Arrange the listing, from the line containing "locality: Northern Ohio." up to and including the line containing "collector number: 1581", as a two-column CSV with the headers field and value. Give one row per line of the listing, and put each entry in a single quoted field with any line breaks replaced by spaces.

**RECORD SET**
■ ■ ■ ■

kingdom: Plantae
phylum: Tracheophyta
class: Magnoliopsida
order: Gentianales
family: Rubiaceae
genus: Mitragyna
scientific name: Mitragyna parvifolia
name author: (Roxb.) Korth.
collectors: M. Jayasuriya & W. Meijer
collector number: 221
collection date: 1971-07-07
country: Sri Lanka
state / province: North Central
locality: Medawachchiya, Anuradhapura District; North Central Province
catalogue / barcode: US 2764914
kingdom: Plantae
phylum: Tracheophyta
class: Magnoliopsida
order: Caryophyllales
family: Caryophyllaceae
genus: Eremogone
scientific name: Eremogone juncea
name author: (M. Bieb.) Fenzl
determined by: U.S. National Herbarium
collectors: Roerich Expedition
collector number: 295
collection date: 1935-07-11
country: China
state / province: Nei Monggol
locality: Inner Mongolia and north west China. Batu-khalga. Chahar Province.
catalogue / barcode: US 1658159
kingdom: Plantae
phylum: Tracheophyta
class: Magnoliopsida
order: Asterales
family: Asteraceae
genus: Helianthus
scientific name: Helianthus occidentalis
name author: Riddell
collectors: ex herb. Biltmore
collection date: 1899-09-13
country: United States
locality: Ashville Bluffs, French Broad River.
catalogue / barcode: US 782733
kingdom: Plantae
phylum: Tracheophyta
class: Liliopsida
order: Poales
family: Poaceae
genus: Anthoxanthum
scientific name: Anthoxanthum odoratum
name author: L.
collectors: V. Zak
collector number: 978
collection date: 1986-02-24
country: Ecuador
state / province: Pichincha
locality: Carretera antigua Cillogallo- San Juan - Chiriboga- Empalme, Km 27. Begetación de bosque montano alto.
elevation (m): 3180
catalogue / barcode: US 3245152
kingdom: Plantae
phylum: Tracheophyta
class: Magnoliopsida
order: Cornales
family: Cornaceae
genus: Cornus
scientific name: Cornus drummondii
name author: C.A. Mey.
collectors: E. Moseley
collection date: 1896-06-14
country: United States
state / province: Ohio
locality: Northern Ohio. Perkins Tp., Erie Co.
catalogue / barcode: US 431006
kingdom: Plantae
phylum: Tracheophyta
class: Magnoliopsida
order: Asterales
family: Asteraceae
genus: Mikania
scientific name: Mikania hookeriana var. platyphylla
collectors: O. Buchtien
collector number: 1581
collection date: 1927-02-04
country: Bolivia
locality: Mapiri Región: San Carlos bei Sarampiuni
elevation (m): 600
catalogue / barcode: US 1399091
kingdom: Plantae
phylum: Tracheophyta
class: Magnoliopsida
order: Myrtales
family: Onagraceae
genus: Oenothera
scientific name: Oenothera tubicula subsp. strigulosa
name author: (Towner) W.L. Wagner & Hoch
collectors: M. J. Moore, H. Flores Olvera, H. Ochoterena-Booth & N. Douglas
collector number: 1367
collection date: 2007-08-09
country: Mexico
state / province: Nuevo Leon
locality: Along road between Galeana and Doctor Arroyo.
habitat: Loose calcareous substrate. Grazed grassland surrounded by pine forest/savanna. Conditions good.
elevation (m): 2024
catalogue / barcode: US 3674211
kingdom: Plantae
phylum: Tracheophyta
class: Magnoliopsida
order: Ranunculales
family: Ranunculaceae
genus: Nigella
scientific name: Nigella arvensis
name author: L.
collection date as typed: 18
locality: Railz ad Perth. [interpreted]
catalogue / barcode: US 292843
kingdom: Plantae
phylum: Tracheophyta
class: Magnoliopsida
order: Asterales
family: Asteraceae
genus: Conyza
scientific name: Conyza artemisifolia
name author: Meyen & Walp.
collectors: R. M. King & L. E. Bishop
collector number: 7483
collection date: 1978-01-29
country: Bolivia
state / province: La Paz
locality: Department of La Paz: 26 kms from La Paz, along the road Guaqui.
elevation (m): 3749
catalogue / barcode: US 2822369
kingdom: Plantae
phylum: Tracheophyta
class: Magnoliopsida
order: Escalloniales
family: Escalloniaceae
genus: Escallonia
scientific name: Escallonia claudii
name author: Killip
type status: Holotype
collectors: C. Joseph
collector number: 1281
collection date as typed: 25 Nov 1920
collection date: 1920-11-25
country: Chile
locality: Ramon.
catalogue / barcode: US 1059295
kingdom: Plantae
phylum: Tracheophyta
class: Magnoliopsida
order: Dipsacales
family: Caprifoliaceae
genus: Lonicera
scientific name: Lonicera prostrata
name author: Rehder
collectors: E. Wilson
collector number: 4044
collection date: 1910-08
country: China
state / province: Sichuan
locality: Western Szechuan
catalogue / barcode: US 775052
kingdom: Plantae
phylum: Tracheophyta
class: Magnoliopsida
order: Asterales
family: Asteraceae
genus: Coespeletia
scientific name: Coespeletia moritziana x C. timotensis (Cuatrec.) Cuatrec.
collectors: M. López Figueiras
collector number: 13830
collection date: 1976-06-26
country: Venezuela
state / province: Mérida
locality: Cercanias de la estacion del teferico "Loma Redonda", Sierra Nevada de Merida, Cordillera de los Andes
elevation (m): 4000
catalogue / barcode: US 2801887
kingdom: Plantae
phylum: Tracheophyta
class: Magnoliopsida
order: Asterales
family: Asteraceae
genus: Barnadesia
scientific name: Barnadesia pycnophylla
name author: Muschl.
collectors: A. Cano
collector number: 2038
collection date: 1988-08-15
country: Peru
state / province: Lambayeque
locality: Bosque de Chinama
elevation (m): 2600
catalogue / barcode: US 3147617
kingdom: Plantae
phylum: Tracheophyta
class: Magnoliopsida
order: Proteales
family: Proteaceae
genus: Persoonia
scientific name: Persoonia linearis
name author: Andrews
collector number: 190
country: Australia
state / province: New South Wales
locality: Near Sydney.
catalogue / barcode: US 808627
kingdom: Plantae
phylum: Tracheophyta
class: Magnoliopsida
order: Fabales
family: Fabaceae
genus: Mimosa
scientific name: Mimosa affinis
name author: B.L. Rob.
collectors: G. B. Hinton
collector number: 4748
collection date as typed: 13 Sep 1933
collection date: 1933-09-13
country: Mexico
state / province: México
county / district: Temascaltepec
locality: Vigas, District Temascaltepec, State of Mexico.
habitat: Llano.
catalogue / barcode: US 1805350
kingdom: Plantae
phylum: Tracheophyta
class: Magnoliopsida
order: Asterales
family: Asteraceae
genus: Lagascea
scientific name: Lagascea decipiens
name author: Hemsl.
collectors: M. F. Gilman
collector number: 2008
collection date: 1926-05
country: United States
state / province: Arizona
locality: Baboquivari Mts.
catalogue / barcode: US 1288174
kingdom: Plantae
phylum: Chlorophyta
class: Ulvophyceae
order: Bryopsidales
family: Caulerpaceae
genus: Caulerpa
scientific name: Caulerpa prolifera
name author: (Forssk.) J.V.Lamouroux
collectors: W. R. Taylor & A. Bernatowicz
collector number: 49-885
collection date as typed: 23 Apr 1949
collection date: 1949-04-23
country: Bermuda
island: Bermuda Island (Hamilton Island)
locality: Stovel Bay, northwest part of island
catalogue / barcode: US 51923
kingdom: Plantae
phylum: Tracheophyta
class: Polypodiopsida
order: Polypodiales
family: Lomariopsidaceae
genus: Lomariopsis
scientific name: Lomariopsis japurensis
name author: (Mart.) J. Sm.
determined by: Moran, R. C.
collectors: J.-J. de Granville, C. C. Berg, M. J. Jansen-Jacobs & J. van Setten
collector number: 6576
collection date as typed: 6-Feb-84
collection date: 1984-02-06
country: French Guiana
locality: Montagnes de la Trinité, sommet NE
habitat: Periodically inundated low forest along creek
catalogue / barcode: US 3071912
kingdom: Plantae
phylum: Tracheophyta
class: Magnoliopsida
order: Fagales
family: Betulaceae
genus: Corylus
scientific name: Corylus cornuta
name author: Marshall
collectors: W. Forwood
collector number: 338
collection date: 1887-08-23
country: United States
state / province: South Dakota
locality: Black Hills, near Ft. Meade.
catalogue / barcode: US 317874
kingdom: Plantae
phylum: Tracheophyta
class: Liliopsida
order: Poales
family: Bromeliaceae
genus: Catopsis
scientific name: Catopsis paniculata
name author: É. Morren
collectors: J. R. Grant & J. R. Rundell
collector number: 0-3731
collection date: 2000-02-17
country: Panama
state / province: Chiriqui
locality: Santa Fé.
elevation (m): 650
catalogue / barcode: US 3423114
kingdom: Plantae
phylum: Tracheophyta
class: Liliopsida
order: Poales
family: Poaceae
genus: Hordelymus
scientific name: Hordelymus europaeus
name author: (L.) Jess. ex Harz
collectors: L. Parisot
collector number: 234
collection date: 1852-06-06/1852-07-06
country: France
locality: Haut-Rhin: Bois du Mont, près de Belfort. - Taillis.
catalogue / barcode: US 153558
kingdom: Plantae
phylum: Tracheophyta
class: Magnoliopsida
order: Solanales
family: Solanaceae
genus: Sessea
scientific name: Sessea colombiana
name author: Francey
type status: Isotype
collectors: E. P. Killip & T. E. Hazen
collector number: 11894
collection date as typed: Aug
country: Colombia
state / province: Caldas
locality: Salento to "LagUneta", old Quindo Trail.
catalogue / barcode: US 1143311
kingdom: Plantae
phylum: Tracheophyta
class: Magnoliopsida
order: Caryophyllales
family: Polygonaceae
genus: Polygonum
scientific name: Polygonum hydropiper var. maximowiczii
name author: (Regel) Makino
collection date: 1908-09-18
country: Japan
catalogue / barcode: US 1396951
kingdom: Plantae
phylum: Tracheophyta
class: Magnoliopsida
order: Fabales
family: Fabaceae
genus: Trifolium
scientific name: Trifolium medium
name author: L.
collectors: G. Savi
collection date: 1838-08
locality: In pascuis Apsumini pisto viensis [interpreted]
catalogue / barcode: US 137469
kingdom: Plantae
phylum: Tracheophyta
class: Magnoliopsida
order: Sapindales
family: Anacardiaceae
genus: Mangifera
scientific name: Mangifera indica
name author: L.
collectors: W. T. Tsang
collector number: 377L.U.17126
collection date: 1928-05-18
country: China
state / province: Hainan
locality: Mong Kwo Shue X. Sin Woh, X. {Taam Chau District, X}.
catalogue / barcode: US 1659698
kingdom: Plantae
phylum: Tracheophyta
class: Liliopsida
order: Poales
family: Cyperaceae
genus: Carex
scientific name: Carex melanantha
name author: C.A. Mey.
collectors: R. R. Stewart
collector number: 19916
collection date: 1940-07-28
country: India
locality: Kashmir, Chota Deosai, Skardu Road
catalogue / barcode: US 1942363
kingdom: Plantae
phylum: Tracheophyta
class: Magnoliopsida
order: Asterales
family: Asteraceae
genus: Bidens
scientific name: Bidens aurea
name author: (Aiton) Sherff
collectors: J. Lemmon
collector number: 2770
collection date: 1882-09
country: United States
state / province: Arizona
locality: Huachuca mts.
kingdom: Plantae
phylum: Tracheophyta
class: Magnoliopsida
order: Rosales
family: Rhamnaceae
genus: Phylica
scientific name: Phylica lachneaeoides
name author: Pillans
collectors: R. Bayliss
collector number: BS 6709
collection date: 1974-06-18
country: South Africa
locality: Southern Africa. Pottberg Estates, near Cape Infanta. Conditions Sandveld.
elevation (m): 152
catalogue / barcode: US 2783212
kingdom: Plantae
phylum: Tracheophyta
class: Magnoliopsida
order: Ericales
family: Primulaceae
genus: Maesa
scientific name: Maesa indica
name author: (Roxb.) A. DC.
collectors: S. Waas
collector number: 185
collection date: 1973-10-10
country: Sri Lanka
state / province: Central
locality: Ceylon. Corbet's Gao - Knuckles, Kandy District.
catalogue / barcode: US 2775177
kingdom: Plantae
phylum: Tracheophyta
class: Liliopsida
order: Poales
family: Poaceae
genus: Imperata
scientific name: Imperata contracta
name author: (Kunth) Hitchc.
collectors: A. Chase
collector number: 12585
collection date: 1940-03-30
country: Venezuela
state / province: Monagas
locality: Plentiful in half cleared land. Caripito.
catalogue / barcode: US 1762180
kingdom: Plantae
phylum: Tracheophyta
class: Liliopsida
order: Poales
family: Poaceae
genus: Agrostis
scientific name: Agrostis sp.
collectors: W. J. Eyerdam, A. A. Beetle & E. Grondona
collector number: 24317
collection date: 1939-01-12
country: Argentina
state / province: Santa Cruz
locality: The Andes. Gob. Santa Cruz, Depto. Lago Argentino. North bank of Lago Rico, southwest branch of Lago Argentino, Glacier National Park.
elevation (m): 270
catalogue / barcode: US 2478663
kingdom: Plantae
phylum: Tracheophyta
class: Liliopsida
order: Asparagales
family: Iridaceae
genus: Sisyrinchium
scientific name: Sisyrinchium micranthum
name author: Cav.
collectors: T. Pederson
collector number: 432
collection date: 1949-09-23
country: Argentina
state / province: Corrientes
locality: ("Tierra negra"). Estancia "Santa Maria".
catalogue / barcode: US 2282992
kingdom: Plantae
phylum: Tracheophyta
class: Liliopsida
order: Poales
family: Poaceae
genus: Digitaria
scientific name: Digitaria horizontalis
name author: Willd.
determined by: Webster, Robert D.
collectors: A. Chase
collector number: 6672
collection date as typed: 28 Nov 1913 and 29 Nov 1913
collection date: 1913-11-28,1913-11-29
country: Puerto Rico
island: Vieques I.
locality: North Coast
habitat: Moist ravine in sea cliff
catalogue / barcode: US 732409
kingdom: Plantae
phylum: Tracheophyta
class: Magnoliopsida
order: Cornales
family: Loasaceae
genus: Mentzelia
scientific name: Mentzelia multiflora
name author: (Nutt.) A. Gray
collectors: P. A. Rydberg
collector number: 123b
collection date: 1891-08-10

■ ■ ■ ■

**THE ANSWER**
field,value
"locality:","Northern Ohio. Perkins Tp., Erie Co."
"catalogue / barcode:","US 431006"
"kingdom:","Plantae"
"phylum:","Tracheophyta"
"class:","Magnoliopsida"
"order:","Asterales"
"family:","Asteraceae"
"genus:","Mikania"
"scientific name:","Mikania hookeriana var. platyphylla"
"collectors:","O. Buchtien"
"collector number:","1581"